Weitere Fragen, weitere Kärtchen. Inzwischen sind fast alle Dorfbewohner eingetrudelt. Alle finden ihre Karte sehr spannend und machen intensiv mit. Es stellt sich heraus: Es gibt erheblich weniger Analphabeten als im Bezirksdurchschnitt, aber auch deutlich weniger Latrinen als üblich. Das Dorf hat ein sehr gutes Bewässerungssystem für die Felder, aber nur drei Wasserhähne für Trinkwasser. "Das bedeutet täglich etwa eine Stunde Kanisterschleppen für die Frauen." erklärt Petra Schnadt.
Sie fotografiert die Karte.

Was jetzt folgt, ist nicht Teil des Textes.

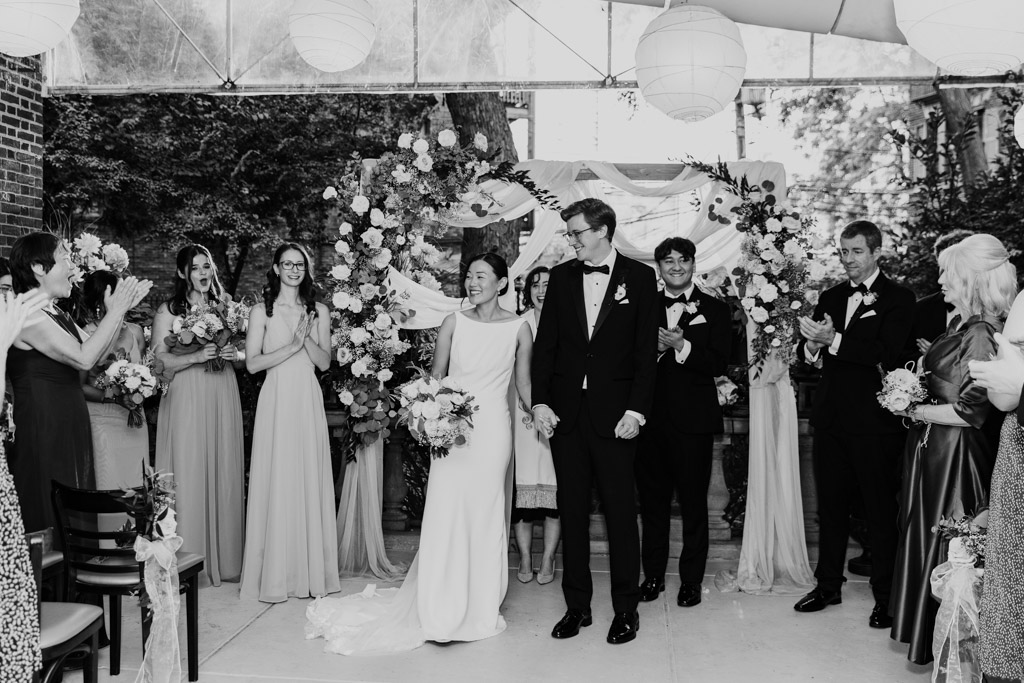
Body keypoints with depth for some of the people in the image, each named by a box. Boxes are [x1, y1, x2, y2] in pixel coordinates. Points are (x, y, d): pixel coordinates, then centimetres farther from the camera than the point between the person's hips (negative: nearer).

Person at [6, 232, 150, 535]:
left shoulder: (56, 314, 14)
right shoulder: (27, 314, -15)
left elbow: (95, 351, 12)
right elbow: (82, 358, -21)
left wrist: (122, 308, 7)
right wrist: (114, 313, -12)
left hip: (69, 428, 9)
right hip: (43, 428, -9)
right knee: (49, 515, -4)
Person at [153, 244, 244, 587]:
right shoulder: (168, 311, 1)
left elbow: (243, 356, 19)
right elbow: (159, 360, -7)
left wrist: (234, 354, -3)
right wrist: (197, 356, -19)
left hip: (223, 399, 4)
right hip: (187, 401, -4)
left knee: (224, 474, 5)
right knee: (189, 476, -4)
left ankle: (224, 559, 14)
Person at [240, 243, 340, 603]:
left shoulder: (318, 311, 10)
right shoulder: (261, 311, 4)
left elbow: (325, 362, 5)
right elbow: (252, 363, -3)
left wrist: (307, 336, -11)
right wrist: (291, 346, -12)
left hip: (309, 402, 2)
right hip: (276, 401, -2)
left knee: (310, 482, 2)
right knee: (277, 483, -2)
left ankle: (311, 572, 11)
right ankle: (276, 575, 6)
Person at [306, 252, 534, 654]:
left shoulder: (519, 328, 2)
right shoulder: (453, 323, 3)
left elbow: (523, 383, 9)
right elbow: (436, 375, 8)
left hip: (492, 429, 0)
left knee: (486, 516, 6)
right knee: (445, 514, 0)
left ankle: (480, 610, 21)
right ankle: (441, 613, 12)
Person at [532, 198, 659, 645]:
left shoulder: (639, 277, 0)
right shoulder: (561, 277, 9)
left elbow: (646, 350, -3)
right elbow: (546, 344, 7)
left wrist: (636, 410, -10)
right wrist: (540, 401, -2)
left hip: (615, 412, -3)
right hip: (566, 411, 3)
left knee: (620, 511, 3)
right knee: (572, 510, 9)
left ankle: (626, 609, 16)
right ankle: (577, 605, 20)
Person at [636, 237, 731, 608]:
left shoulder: (715, 310, 5)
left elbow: (719, 364, -5)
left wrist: (681, 346, -17)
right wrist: (653, 349, -13)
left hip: (693, 420, -2)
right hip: (650, 418, 2)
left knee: (693, 502, 4)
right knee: (652, 501, 9)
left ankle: (691, 580, 16)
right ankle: (652, 575, 21)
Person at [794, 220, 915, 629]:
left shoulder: (898, 299, -4)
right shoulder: (830, 297, 14)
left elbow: (886, 354, -18)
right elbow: (806, 352, 9)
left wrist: (834, 340, -22)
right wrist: (812, 345, -13)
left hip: (873, 422, -5)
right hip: (830, 418, 6)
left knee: (880, 510, 5)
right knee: (830, 506, 14)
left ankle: (886, 596, 16)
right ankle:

Ricardo und die Lehrerin machen Notizen. Die Dörfler stehen im Kreis und bewundern ihr Werk. Zwei Stunden sind vergangen. In dieser Zeit entstanden die ersten Überlegungen, was eigentlich getan werden muss, um hier so etwas wie Entwicklung in Gang zu setzen.
Die Dörfler werden Prioritäten setzen und Kommissionen bilden. Die Frauen werden ihre Männer unter Druck setzen. Es wird lange diskutiert werden, wer wann wem wobei helfen wird. Vermarktungsmöglichkeiten sind zu prüfen.
Gemeinsam werden dann irgendwann Förderanträge formuliert, begründet und bei der ADESJO vergetragen werden.
Der geneigten Leserschaft sei empfohlen, sich den Dorfnamen "Las Laguneritas" zu merken. Dass die Gemüsekiste den Bau einer Schule aus Stein wieder mit einer Sammlung unterstützen wird, ist sicher.